Sebagai pemilik retoran Masakan Khas Bogor sekaligus Chef yang terkenal di kota hujan ini harusnya Ayah bisa memasak sendiri sekaligus masak untuk kami anak-anaknya bukan sebaliknya.
“Ingat soto kuning daging tambah jeroan. Ulah daging hungkul siga minggu kamari!”
(ulah=jangan; siga=seperti; Kamari=kemarin)
Aku ngoceh sambil mengacungkan telunjuk ke hidung sendiri meniru gaya Ayah tadi pagi sebelum ia pergi ke resto. Kadang aku berpikir, apa tidak bisa Ayah berkata lembut pada kami, anak-anaknya.
“Pagi-pagi udah ngomel. Bisanya nyuruh-nyuruh, marah-marah, bentak-bentak saja! Seandainya bukan Ayahku sudah aku cincang dijadikan perkedel!”
Sungutku kesal sambil membuka kulkas melongokan kepala mencari keberadaan bumbu-bumbu masak yang biasa aku stok. Ketemu ... gumamku dalam hati, mengulurkan tangan kanan untuk mengambil bumbu soto kuning dari dalam kulkas. Untung saja stok bumbu masih banyak jadi tinggal nyemplungin daging dan jeroan bersama bumbu kasih santan, tes rasa beres deh. Aku terus berbicara sendiri dalam hati tanpa menghiraukan sekitar. Tiba-tiba…
“Kenapa anak gadis di dapur ngome-ngomel kitu sih?”
Tanpa disadari Emak sudah bergabung di dapur memperhatikan kegiatanku rupanya, tersenyum kecil menanggapi pertanyaannya.
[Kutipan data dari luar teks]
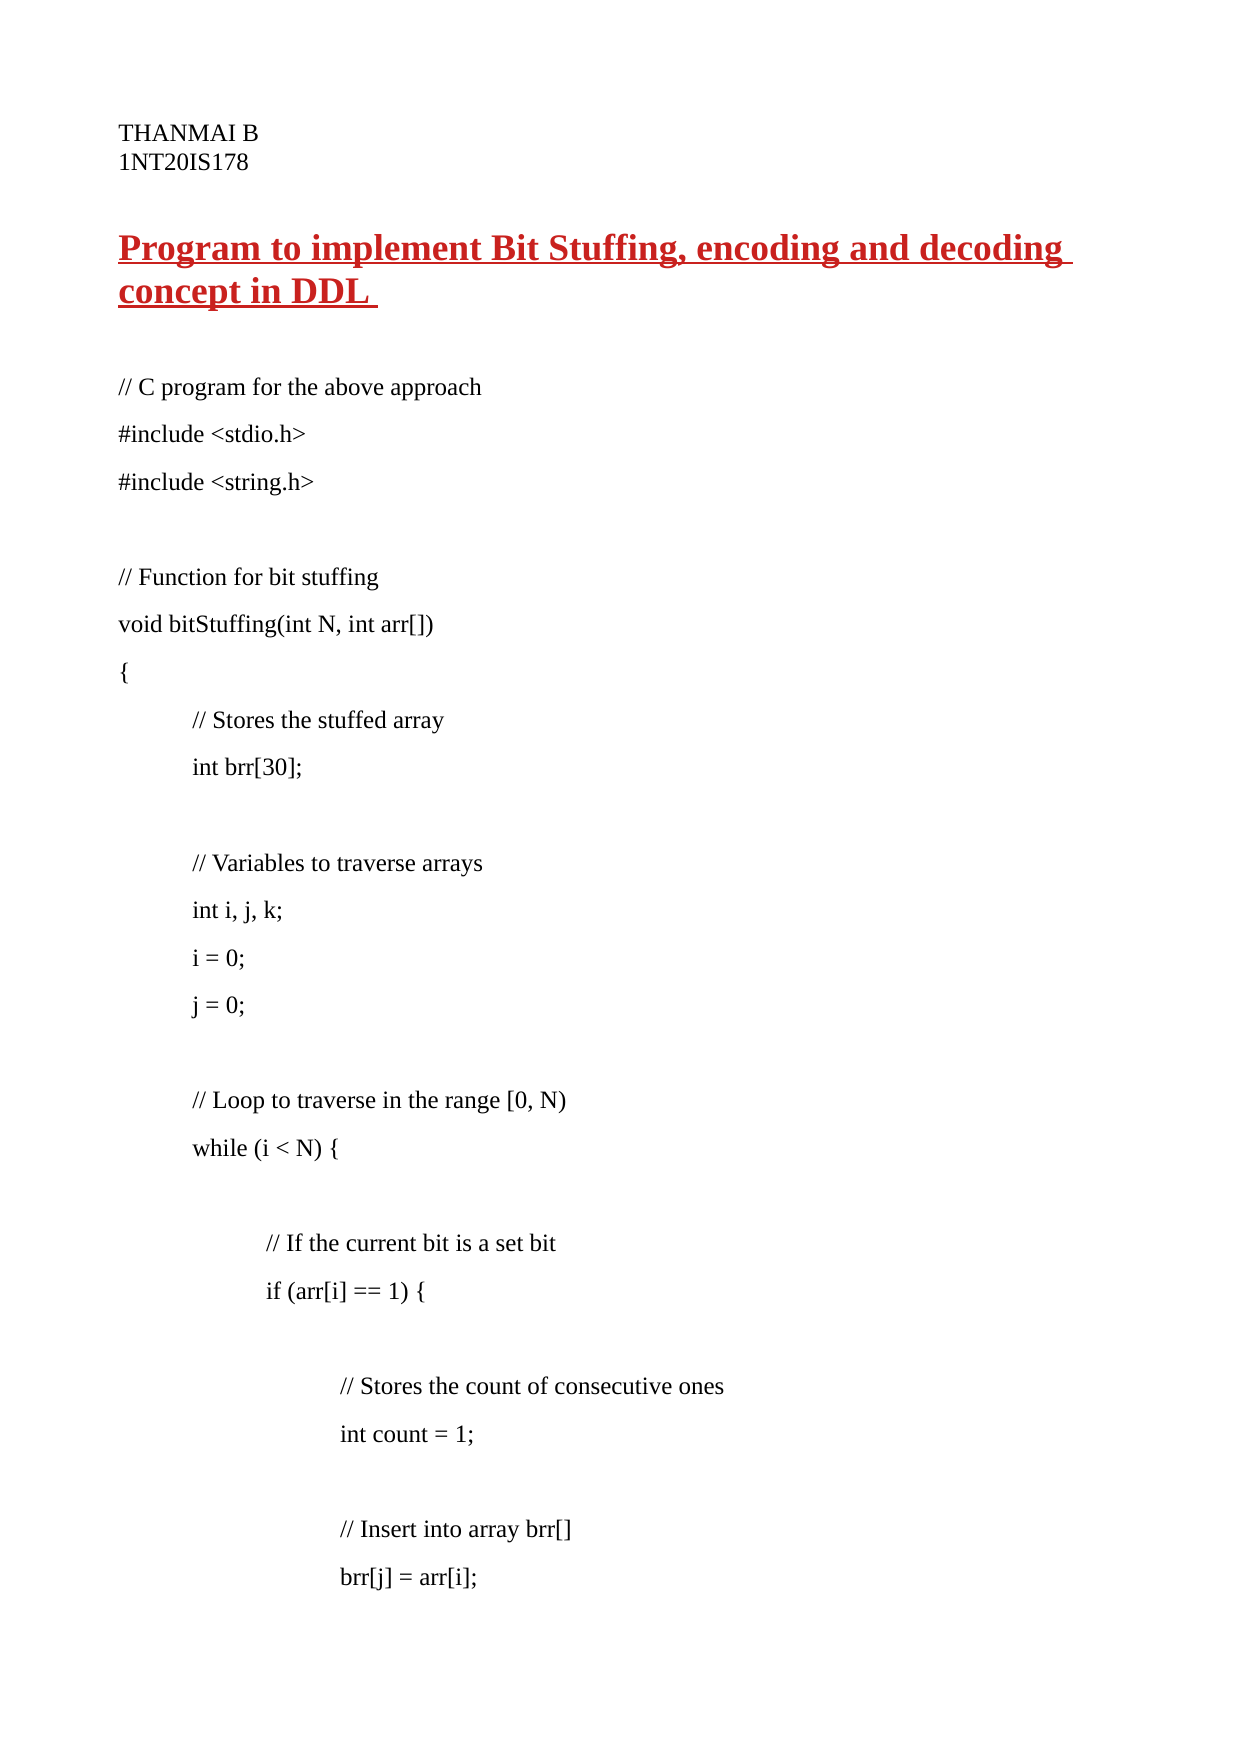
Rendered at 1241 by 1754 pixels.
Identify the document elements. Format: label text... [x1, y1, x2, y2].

text int i, j, k; [118, 895, 1122, 924]
text brr[j] = arr[i]; [118, 1562, 1122, 1590]
text int brr[30]; [118, 752, 1122, 781]
text if (arr[i] == 1) { [118, 1276, 1122, 1305]
text int count = 1; [118, 1419, 1122, 1448]
text // Stores the stuffed array [118, 705, 1122, 733]
text // Insert into array brr[] [118, 1514, 1122, 1543]
text { [118, 657, 1122, 686]
text #include <string.h> [118, 467, 1122, 496]
text // Variables to traverse arrays [118, 848, 1122, 876]
text j = 0; [118, 990, 1122, 1019]
text // Stores the count of consecutive ones [118, 1371, 1122, 1400]
text THANMAI B [118, 118, 1122, 147]
text // C program for the above approach [118, 372, 1122, 400]
text while (i < N) { [118, 1133, 1122, 1162]
text void bitStuffing(int N, int arr[]) [118, 609, 1122, 638]
text // Function for bit stuffing [118, 562, 1122, 591]
text 1NT20IS178 [118, 147, 1122, 176]
text #include <stdio.h> [118, 419, 1122, 448]
text // If the current bit is a set bit [118, 1228, 1122, 1257]
subtitle Program to implement Bit Stuffing, encoding and decoding concept in DDL [118, 225, 1122, 311]
text i = 0; [118, 943, 1122, 972]
text // Loop to traverse in the range [0, N) [118, 1086, 1122, 1114]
Tak perlu diceritakan toh Emak juga sudah hapal apa yang menjadi penyebabnya. Tidak lain dan tak bukan pastinya Chef Dadang Gozali yang membuat aku sering ngomel dan ngoceh sendiri di dapur, Emak sangat paham bagaimana kondisi keluarga kami.
“Banyakin istigfar kalau kesal, ulah seeur teuing ngomel teu puguh atuh. Komo di dapur, Aya.”
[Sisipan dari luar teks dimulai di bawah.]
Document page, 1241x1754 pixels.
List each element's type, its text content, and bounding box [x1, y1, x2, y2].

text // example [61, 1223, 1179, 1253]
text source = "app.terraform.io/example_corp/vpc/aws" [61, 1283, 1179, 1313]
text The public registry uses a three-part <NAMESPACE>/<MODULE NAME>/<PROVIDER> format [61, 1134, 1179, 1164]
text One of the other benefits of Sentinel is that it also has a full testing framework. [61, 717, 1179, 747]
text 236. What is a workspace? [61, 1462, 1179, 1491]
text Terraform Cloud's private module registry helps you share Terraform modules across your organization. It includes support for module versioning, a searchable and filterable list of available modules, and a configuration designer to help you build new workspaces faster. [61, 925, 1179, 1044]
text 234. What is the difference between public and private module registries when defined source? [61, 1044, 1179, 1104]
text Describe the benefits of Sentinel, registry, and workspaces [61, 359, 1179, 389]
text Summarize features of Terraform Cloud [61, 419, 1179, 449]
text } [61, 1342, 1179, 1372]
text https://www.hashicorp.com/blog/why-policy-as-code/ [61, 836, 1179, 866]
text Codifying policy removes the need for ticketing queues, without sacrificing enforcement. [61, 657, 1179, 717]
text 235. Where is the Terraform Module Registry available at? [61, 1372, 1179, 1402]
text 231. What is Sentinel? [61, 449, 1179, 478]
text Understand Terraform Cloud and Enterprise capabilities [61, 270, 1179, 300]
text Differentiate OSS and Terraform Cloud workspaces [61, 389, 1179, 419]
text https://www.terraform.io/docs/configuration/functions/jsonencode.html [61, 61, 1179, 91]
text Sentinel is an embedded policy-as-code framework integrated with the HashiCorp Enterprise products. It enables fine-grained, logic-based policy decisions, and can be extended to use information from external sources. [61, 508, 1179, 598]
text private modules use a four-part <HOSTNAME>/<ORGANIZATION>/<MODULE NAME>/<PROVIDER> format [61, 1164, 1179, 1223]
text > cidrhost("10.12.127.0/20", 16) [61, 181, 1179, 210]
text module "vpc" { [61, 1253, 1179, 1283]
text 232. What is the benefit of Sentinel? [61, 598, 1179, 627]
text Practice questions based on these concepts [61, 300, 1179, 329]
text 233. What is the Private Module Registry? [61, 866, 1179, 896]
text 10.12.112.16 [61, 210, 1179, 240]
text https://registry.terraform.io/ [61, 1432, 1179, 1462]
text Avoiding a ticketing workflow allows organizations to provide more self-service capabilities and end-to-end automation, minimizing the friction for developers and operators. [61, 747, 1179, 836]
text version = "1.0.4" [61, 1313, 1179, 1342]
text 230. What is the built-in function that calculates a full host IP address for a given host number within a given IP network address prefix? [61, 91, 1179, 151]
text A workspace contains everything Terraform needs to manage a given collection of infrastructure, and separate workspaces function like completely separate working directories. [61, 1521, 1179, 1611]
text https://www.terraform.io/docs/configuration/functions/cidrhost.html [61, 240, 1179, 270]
(ulah seeur teuing=jangan kebanyakan; teu puguh=tidak pasti; komo=apalagi)
“Jangan kebanyakan ceramah atuh Mak, mending bantuin Aya masak soto kuning pesanan Juragan Dadang aja, yuks.”
Dari pada kuping ini harus mendengar nyanyian panjang dari Sabang sampai Merauke dari Emak mendingan aku manfaatkan tenaganya untuk membantu masak. Emak tersenyum, ia paham kalau aku sedang tidak ingin mendengar nasihat darinya saat ini.
Aku mengambil panci dan menuangkan air lalu menaruhnya di atas kompor, memasukan daging dan jeroan yang sudah dibersihkan tapi masih dalam potongan-potongan besar. Menyendok bumbu halus lalu memasukannya dalam panci, kemudian memasukan salam, sereh, lengkuas dan rempah-rempah lainnya ke dalam panci yang airnya sudah mulai terlihat gelembung-gelembung.
Sambil menunggu daging dan jeroan empuk, Emak mengupas wortel lalu menyuruhku memotongnya kecil-kecil. Emak mengambil timun dan memotongnya kecil-kecil sama seperti potongan wortel. Dalam mangkuk ukuran sedang aku mencampur potongan wortel dan timun dengan gula, garam dan cuka lalu diberi sedikit air. Selesai mengaduk, meneteskan sedikit air acar ke tangan kemudian menjilatnya. Indera perasaku mengatakan sedikit kurang garam dan gula.
“Terlalu asam.”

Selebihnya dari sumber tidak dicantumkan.